Project 2: Local Feature Matching

For this project I followed the suggested implementation process given in the project description. The first step was to implement feature matching using the ratio test to determine the confidence in the matches. This was a fairly straight forward implementation. I chose to hardcode a limit of 100 matches since the project grading criteria was based on this, but in practical use the confidences would need to be thresholded to remove unlikely matches.

For the next step I implemented SIFT feature descriptions. I first preprocessed the image by applying a large gaussian filter to the entire image. I then found matrices with the gradient directions and magnitudes by using sobel filters in the horizontal and vertical directions. I transformed the direction information into a matrix holding values with the range [1, 8] corresponding to the 8 histogram buckets that would be used to describe the patches. For each of the interest points I took a 16x16 window around the point and broke it into 4x4 patches. For each patch I computed a histogram with direction information weighted by magnitude. The magnitudes were down-weighted with another gaussian filter to place more emphasis on the center points. This left me with features with 128 attribues (16 patches with 8 orientations each). Finally, I further processed the features in a few ways. First, I normalized to unit length. Then I capped the values at .2 and renormalized (this is said to reduce outlier effects in image lighting). Finally, I raised the entries in each feature to a power slightly lower than one.

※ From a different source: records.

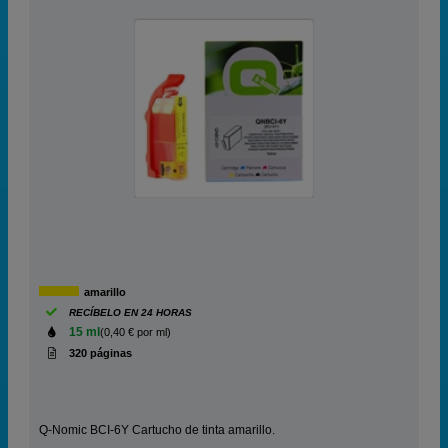
amarillo
RECÍBELO EN 24 HORAS
15 ml
(0,40 € por ml)
320 páginas
Q-Nomic BCI-6Y Cartucho de tinta amarillo.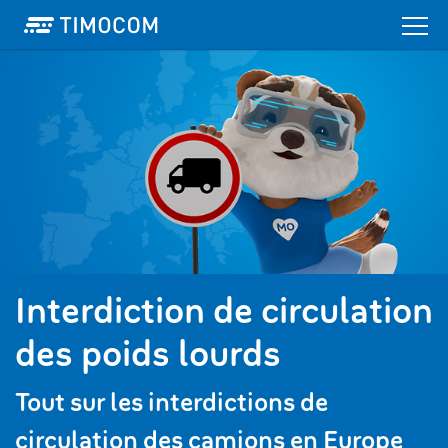
Interdiction de circulation
des poids lourds
Tout sur les interdictions de
circulation des camions en Europe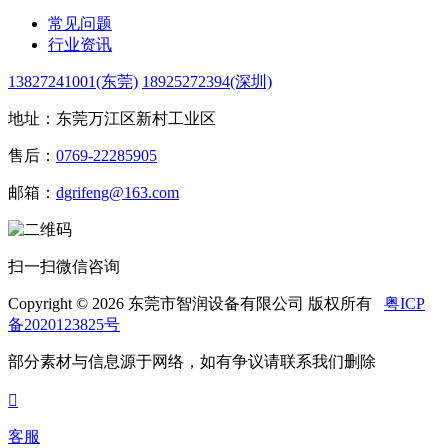
常见问题
行业资讯
13827241001(东莞)
18925272394(深圳)
地址：东莞万江区新村工业区
售后：
0769-22285905
邮箱：
dgrifeng@163.com
扫一扫微信咨询
Copyright © 2026 东莞市智润设备有限公司 版权所有
粤ICP
备2020123825号
部分素材与信息源于网络，如有争议请联系我们删除

客服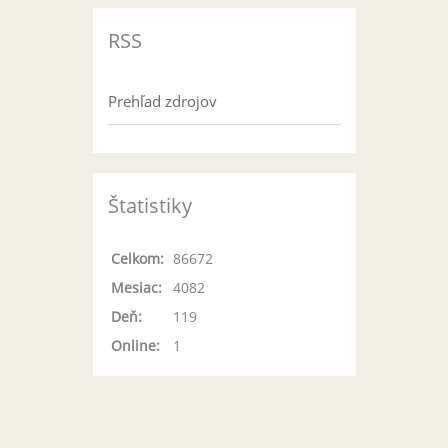
RSS
Prehľad zdrojov
Štatistiky
Celkom:
86672
Mesiac:
4082
Deň:
119
Online:
1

The last step was to implement the Harris corner detector. My first step here was to again apply a large gaussian filter to blur the entire image. I then found the gradients in the x and y directions, again by using the sobel filters. From that I computed the squared graidents and x-y gradient, with a gaussian filter applied for further processing. This was all that was needed to produce the raw Harris "cornerness" values. The Harris matrix needed to be further processed to make it usable, however. First I supressed all values near the edge of image, for simplicity's sake. Next, I set a threshold based on the maximum value in the matrix. Finally, I used the recommended colfilt function to do non-maximum suppression. Although connected component analysis may have been more effective for some images, the colfilt function performed essentially the same operation with much easier implementation.

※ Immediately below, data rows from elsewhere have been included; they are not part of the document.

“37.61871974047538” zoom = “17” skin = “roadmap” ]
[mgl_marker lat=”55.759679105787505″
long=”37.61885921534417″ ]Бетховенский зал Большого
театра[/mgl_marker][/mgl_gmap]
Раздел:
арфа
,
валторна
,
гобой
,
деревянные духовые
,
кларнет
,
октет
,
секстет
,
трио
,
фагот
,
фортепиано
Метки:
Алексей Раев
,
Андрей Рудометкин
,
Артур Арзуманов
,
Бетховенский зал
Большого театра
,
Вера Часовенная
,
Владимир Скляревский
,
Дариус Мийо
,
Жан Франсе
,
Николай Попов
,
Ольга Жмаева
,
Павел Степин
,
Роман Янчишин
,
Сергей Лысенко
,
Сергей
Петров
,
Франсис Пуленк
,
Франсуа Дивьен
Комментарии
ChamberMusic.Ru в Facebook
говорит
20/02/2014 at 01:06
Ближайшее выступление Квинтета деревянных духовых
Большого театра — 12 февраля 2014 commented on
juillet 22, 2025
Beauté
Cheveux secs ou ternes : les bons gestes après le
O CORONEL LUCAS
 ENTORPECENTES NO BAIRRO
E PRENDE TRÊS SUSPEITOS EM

I was quite satisfied with my results for the Notre Dame and Mount Rushmore images, with my algorithms scoring 94% on both. The Gaudi image did not perform nearly as well, with only 6% accuracy. I tried to tinker with the parameters to get a higher performance, but I was never able to do better than 6%.

As part of my analysis I ran the code on the Notre Dame image set without certain features implemented. When the image was not preprocessed with a gaussian filter, the accuracy dropped to 91%. When the features were not processed with a cap of .2 and then raised the small power, the accuracy dropped to 93%. When the magnitudes of the image patches were not processed with a gaussian, the accuracy dropped to 93%. These were all small reductions, but they go to show the importance of each of the implementation steps on an aggregate level. It is interesting how much computer vision can be an art more than a science.

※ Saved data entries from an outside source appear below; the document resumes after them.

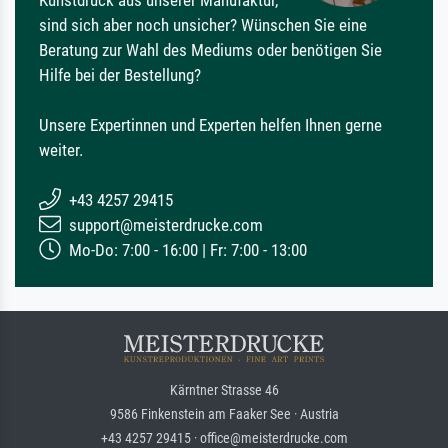
sind sich aber noch unsicher? Wünschen Sie eine
Beratung zur Wahl des Mediums oder benötigen Sie
Hilfe bei der Bestellung?
Unsere Expertinnen und Experten helfen Ihnen gerne
weiter.
+43 4257 29415
support@meisterdrucke.com
Mo-Do: 7:00 - 16:00 | Fr: 7:00 - 13:00
Kärntner Strasse 46
9586 Finkenstein am Faaker See · Austria
+43 4257 29415 · office@meisterdrucke.com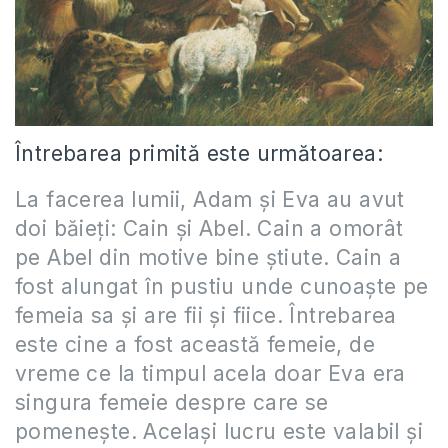
Întrebarea primită este următoarea:
La facerea lumii, Adam şi Eva au avut
doi băieţi: Cain şi Abel. Cain a omorât
pe Abel din motive bine ştiute. Cain a
fost alungat în pustiu unde cunoaşte pe
femeia sa şi are fii şi fiice. Întrebarea
este cine a fost această femeie, de
vreme ce la timpul acela doar Eva era
singura femeie despre care se
pomeneşte. Acelaşi lucru este valabil şi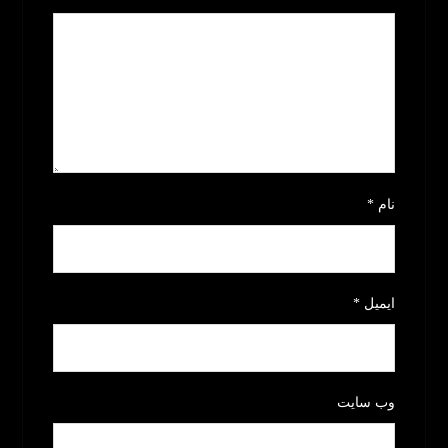
نام
*
ایمیل
*
وب‌ سایت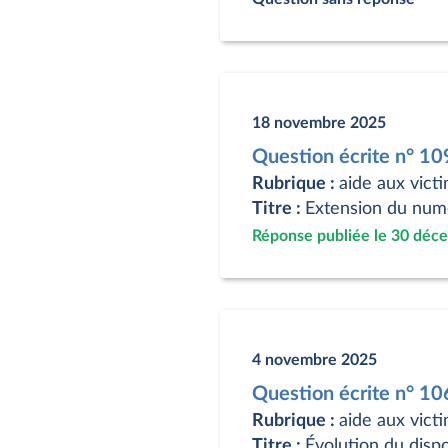
18 novembre 2025
Question écrite n° 1
Rubrique :
aide aux vict
Titre :
Extension du num
Réponse publiée le 30 déc
4 novembre 2025
Question écrite n° 1
Rubrique :
aide aux vict
Titre :
Évolution du dispo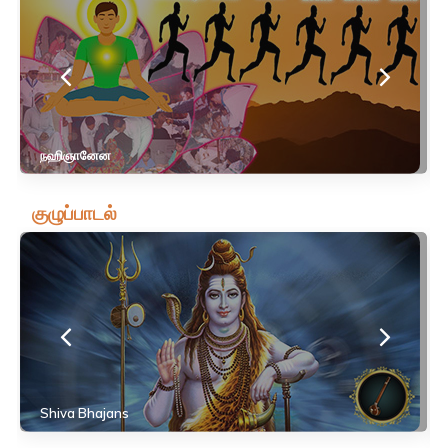
நஹிஞானேன
குழுப்பாடல்
Shiva Bhajans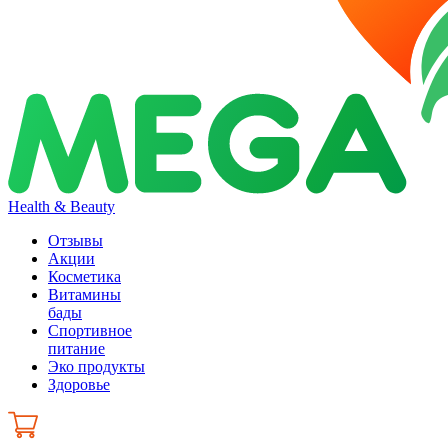
Health & Beauty
Отзывы
Акции
Косметика
Витамины
бады
Спортивное
питание
Эко продукты
Здоровье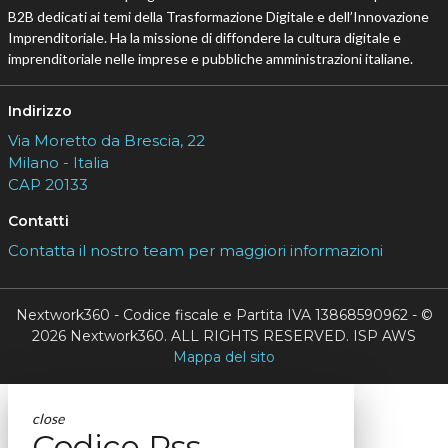
B2B dedicati ai temi della Trasformazione Digitale e dell’Innovazione
Imprenditoriale. Ha la missione di diffondere la cultura digitale e
imprenditoriale nelle imprese e pubbliche amministrazioni italiane.
Indirizzo
Via Moretto da Brescia, 22
Milano - Italia
CAP 20133
Contatti
Contatta il nostro team per maggiori informazioni
Nextwork360 - Codice fiscale e Partita IVA 13868590962 - ©
2026 Nextwork360. ALL RIGHTS RESERVED. ISP AWS
Mappa del sito
close
Codice Rss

Below are some examples of the matches that my code came up with. Scroll to the bottom for some bonus images of my adorable dog.

94% accuracy on Notre Dame images

94% accuracy on Mount Rushmore images

Very, very poor accuracy on Gaudi images. I imagine that more sophisticated pre processing and feature processing would be needed to make this work. Perhaps some spacial consideration during interest point selection as well.

By inspection 22/25 matches are correct on my dog. Two of the three mistakes were due to shadows.